Tines, a cybersecurity startup that helps enterprise security teams automate repetitive workflows, has added a further $11 million to its series A funding round. The company had initially announced a $4.1 million series A investment six weeks ago, meaning this fresh cash injection takes its total raised in this round to $15.1 million.
The funding extension was spearheaded by Accel, while Index Ventures and Blossom Capital also participated.
Founded out of Dublin in 2018, Tines’ platform enables companies to pre-build what it calls “automation stories” to perform an unlimited number of steps that would normally have to be carried out manually — this could be something such as log and threat intelligence searches, which may help establish whether a security alert requires further action.
For context, most big companies today have a team of security professionals dedicated to detecting and responding to cyberattacks. They will also typically use various smarts to thwart attacks automatically — this could be antivirus software, a firewall, or myriad other third-party tools. But these tools can create a lot of noise and false alarms, which require humans to dig deeper to see what needs further attention.
And that is where Tines is striving to carve out its niche — it’s about automating the manual, resource-intensive steps that comes after an alert is triggered, and is designed to reduce the pressure on human cybersecurity personnel.
How it works
Tines offers a canvas-type storyboard where users can access agent templates to build their automation stories, and which can be combined in any number of ways. Tines also provides pre-built sample agent configurations for common integrations, for example to automatically create a Slack message based on a specific alert, or carry out a search of VirusTotal.
Tines offers six broad agent types:
- Email Agent: sends emails to recipients
- Event Transformation Agent: contains several modes that modify the contents of data collected in a story.
- HTTP Request Agent: makes and receive requests to other tools’ APIs
- IMAP Agent: monitors an email inbox
- Trigger Agent: makes decisions based on the information already collected in a story by previous agents
- Webhook Agent: allows external tools (e.g. GitHub, Jira, and Splunk) to send data to Tines
It’s worth noting that each agent can be configured to work in slightly different ways, meaning that there can effectively be hundreds of agents working together. The webhook agent can be connected to GitHub, for example, to be alerted whenever a change is made to a repository, and then several event transformation agents can be created to check for different types of data (passwords, email addresses, API keys, etc), and then separate HTTP request agents can be set up to contact the repository owner and the on-call engineer through their preferred mode of communication.
In many ways, Tines is a little like IFTTT (If This Then That) for enterprise cybersecurity. It is entirely customizable and can be used to create security-focused chatbots, respond to phishing emails, run vulnerability scans, contact on-call engineers automatically in the event of a security alert, and even on-board new employees.
“The analogy we sometimes use is that of a carpenter who has a toolkit with a hammer, a saw, a drill, chisel, etc,” cofounder Eoin Hinchy told VentureBeat. “Regardless of the job — building a roof or making a table — they’ll just use those tools in slightly different ways.”
Tines’ core selling point is that its software agents are designed to be easily configurable, with no coding experience. There are other similar platforms out there, of course, such as security orchestration and automation platform Phantom, which Splunk bought for $350 million last year.
However, Tines said a major differentiator for its platform is that it can be integrated anywhere with minimal fuss — it doesn’t require pre-built integrations to interact with third-party systems and services, and plays nice with any tool that has an API. By contrast, many similar automation tools out there are limited to a set number of integrations that have been pre-built by the software maker’s engineers.

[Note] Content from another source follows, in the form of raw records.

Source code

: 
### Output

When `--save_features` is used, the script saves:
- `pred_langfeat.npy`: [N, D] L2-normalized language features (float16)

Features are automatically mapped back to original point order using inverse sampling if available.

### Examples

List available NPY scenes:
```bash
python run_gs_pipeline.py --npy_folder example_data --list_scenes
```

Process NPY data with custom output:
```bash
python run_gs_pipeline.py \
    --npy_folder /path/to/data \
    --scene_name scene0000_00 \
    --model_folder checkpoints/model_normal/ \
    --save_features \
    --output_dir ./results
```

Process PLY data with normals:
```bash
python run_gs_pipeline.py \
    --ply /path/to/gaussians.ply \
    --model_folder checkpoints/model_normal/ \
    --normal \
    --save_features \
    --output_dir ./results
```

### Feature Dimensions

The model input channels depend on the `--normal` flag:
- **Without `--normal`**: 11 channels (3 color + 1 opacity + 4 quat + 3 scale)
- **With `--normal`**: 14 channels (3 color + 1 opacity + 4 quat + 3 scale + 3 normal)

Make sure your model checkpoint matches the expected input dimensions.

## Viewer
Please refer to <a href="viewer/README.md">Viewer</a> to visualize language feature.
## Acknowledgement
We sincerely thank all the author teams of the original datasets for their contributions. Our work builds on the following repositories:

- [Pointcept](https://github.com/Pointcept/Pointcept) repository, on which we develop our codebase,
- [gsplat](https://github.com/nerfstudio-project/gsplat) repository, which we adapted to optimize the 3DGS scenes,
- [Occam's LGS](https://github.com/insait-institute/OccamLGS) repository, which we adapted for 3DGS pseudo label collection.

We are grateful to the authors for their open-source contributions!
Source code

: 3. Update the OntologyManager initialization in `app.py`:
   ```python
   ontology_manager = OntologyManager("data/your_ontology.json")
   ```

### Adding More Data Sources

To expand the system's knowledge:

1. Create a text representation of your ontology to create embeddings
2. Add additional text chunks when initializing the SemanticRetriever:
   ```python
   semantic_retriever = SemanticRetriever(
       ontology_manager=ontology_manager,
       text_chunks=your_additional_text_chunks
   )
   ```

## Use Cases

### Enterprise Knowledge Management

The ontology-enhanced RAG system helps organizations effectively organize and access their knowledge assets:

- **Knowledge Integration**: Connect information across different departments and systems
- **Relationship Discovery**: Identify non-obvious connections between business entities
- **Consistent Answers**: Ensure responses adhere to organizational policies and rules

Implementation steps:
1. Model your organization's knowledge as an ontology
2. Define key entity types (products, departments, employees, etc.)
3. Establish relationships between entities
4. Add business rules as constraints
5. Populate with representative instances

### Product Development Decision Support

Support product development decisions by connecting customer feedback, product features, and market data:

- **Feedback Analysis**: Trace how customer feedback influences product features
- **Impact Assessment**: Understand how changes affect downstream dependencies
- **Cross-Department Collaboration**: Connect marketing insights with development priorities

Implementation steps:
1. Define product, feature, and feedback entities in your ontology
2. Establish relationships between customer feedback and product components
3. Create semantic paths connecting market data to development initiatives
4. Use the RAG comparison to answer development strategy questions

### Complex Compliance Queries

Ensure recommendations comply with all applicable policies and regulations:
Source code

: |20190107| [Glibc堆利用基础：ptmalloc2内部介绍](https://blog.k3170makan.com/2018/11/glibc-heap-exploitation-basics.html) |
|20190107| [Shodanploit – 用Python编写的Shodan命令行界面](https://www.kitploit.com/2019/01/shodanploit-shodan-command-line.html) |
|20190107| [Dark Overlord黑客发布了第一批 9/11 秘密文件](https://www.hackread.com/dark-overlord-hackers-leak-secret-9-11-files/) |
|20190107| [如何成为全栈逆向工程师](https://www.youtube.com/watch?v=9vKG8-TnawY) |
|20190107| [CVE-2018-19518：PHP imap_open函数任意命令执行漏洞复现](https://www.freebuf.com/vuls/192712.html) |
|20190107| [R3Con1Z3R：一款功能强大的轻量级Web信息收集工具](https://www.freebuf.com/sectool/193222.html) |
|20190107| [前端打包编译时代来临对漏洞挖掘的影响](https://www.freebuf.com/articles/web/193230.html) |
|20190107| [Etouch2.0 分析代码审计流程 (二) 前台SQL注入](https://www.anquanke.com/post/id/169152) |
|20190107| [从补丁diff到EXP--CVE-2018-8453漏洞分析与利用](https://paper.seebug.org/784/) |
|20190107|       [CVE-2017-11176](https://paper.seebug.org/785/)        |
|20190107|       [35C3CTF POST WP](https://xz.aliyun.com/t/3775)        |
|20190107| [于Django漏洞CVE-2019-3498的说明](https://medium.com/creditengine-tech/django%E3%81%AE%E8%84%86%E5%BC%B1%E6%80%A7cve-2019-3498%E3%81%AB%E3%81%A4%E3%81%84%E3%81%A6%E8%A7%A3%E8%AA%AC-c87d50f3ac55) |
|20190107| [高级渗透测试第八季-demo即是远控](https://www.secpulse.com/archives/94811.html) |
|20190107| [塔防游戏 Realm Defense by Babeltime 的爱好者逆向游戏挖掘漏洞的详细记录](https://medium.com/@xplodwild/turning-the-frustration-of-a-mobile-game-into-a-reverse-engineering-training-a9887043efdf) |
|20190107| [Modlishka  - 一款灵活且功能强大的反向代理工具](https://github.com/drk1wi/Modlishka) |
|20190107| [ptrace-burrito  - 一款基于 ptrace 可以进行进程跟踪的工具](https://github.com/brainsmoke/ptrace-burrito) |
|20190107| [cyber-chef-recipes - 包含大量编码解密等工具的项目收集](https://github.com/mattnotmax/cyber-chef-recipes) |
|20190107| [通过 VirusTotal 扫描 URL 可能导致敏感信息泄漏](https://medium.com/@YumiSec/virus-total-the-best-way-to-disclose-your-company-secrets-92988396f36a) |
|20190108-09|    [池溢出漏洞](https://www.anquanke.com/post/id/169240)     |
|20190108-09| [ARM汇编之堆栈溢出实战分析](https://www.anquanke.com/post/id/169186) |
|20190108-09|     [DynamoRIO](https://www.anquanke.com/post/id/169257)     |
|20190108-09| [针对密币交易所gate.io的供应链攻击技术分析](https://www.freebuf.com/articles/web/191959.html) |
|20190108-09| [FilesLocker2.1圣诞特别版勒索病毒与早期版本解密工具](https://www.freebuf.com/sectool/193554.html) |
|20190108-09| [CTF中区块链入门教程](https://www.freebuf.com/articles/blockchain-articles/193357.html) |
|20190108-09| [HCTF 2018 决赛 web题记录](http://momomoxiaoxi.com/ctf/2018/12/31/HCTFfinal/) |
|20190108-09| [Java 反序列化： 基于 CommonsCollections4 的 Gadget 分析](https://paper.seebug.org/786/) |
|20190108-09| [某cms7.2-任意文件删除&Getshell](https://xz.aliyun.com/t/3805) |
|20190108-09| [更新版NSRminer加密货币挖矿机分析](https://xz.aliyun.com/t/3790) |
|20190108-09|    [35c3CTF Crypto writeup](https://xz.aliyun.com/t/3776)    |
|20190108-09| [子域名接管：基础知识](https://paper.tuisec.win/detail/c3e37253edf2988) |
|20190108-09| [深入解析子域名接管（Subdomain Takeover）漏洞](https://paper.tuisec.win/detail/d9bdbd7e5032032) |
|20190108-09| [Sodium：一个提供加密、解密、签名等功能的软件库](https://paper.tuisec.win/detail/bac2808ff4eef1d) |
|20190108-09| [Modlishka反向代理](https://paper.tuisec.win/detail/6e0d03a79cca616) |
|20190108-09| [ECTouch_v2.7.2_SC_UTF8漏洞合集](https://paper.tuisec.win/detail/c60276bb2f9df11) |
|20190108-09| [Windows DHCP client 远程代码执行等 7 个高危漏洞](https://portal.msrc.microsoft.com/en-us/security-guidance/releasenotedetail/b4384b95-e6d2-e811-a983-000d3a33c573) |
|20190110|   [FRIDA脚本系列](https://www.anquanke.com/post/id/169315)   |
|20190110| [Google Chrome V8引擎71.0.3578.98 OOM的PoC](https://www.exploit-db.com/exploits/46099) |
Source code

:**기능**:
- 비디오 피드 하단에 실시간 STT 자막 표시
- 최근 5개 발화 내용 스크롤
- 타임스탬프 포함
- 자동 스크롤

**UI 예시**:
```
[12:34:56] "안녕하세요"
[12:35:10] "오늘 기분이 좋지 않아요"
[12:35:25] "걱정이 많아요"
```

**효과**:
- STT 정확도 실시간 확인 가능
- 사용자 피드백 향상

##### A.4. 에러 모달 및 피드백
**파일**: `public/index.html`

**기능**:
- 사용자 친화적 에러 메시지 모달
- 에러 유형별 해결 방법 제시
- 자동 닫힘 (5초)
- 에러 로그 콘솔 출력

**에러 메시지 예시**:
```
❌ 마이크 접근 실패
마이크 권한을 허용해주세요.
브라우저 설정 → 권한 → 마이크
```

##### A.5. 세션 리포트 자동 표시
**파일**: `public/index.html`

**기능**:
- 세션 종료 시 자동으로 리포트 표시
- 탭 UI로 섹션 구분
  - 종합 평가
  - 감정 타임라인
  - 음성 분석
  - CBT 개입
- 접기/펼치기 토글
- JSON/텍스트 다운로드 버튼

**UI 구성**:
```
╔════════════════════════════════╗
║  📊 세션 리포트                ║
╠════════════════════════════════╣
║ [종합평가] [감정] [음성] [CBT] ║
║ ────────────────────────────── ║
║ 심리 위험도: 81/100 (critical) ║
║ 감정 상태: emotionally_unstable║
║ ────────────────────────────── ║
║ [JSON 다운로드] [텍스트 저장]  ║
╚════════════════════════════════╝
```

If customers want to do anything more, they would need to ask the software vendor to build something, or use internal resources to figure out a workaround.
Although Tines is focused squarely on the cybersecurity realm, the company also said that some of its customers are using it for other workflows across IT, developer operations (DevOps), and even human resources (HR). This hints at a possible future direction for Tines, but for now it’s firmly focused on the security realm.
“We’re going to stay focused on security for at least the next 18-24 months, and will use our learning over that period to decide whether it makes sense to move into additional verticals and if so which ones,” Hinchy noted. “The interest we’ve had in Tines and our rate of adoption amongst the world’s leading security teams has surprised even us.”
In the past year, Tines has secured some major clients, including Box, Auth0, and McKesson, and now it has nabbed two of the biggest names from the venture capital world to help it add more big clients to the last. For context, Accel alone has backed Facebook, Slack, Spotify, and Dropbox, while it has a host of security-focused brands in its portfolio of companies including Demisto, a similar company to Tines which was acquired by Palo Alto Networks earlier this year.
In short, Tines is in good company.
“Having spent more than a decade as security operators, Eoin and Thomas [Kinsella, Tines cofounder] have a deep understanding of and appreciation for the pain points that security teams are facing today,” Accel’s Seth Pierrepont said. “We believe automation has become a ‘must-have’ tool within enterprise security operations, and Tines’ easy-to -implement and -customize approach positions it well to very quickly become a category leader.”
With $15.1 million in the bank, Tines said that it’s now well-positioned to expand across its existing markets in Europe and the U.S.